Intersubjektivität als Sprache bei Lacan:
Aber Lacans Vorstellung von Sprache lässt jenen vorsprachlichen Teil der Verständigung außer Acht, den die Säuglingsforschung zum unverzichtbaren Bestandteil psychoanalytischer Theorie gemacht hat. (Jessica Benjamin in: AT-DvS 76)
Kritik, Intersubjektivität als vorsprachlicher gemeinsamer Rhythmus:
Nach meinem Triangulierungskonzept konstituiert sich Anerkennung nicht erst in der Vermittlung durch Sprache, sondern bereits in einem frühen, nonverbalen Entwicklungsstadium, das dem Kind in der Interaktion mit der Mutter (oder mit einer anderen Bezugsperson) die emergente Erfahrung eines miteinander geteilten Verhaltensmusters, eines gemeinsamen Rhythmus vermittelt. Deshalb habe ich vorgeschlagen, ein "emergentes" oder "synergetisches" Drittes anzunehmen, das sich vom intrapsychischen Dritten der Mutter unterscheidet (Benjamin 2007). Diese Form des Dritten ist bereits in jenem frühesten, gestisch vermittelten Austausch zwischen Mutter und Kind wirksam, der der so genannten symbiotischen Phase angehört. Ich sehe darin bereits eine Form der Triangulierung und schlage vor, das Prinzip der Affektresonanz, das Mutter und Kind miteinander verbindet und sich buchstäblich in der symbiotischen Einheit konstituiert, die "Gemeinschaft im Dritten" (one in the third) zu nennen. (Jessica Benjamin in: AT-DvS 76)
In seiner Auseinandersetzung mit der Säuglingsforschung hat Sander (2002) das der Affektresonanz zugrunde liegende rhythmische Prinzip als "Rhythmizität" bezeichnet; es ist für ihn eines von zwei Prinzipien menschlicher Interaktion (das andere Prinzip nennt er "Spezifität"). (Jessica Benjamin in: AT-DvS 76)

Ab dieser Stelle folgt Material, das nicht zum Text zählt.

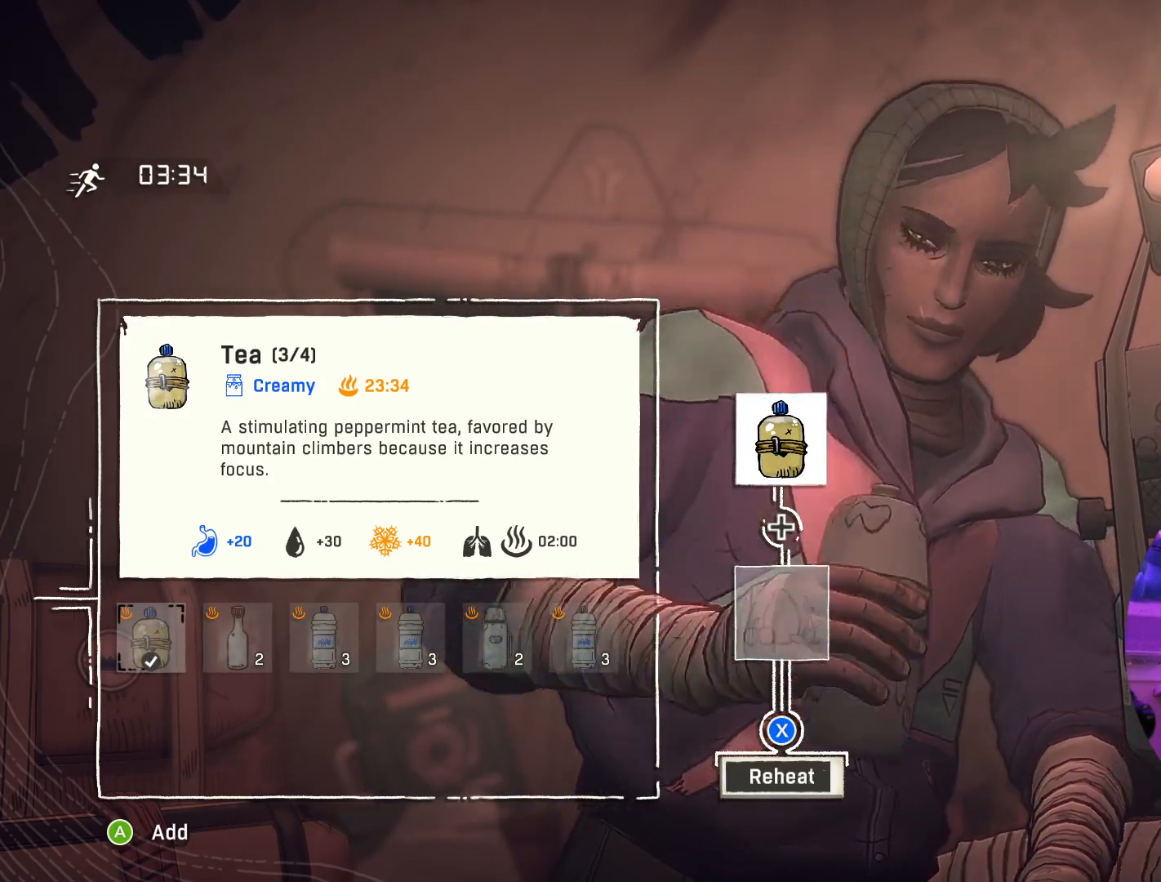
{"buttons": ["X"], "left_stick": "center", "right_stick": "center", "events": []}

In empirischen Studien zum mimischen Austausch zwischen Mutter und Kind (Beebe u. Lachmann 1994) zeigt sich, wie beide sich an einem Dritten ausrichten und einen gemeinsamen Rhythmus erzeugen, der sich nicht auf ein Schema Aktion/Reaktion reduzieren lässt, bei dem einer aktiv und der andere passiv ist oder einer vorgibt und der andere nachzieht. ... Aktion und Reaktion charakterisieren in ihrer Einseitigkeit den Erfahrungsmodus komplementärer Zweiheit, während ein geteiltes Drittes als Gemeinschaftsleistung erlebt wird. (Jessica Benjamin in: AT-DvS 77)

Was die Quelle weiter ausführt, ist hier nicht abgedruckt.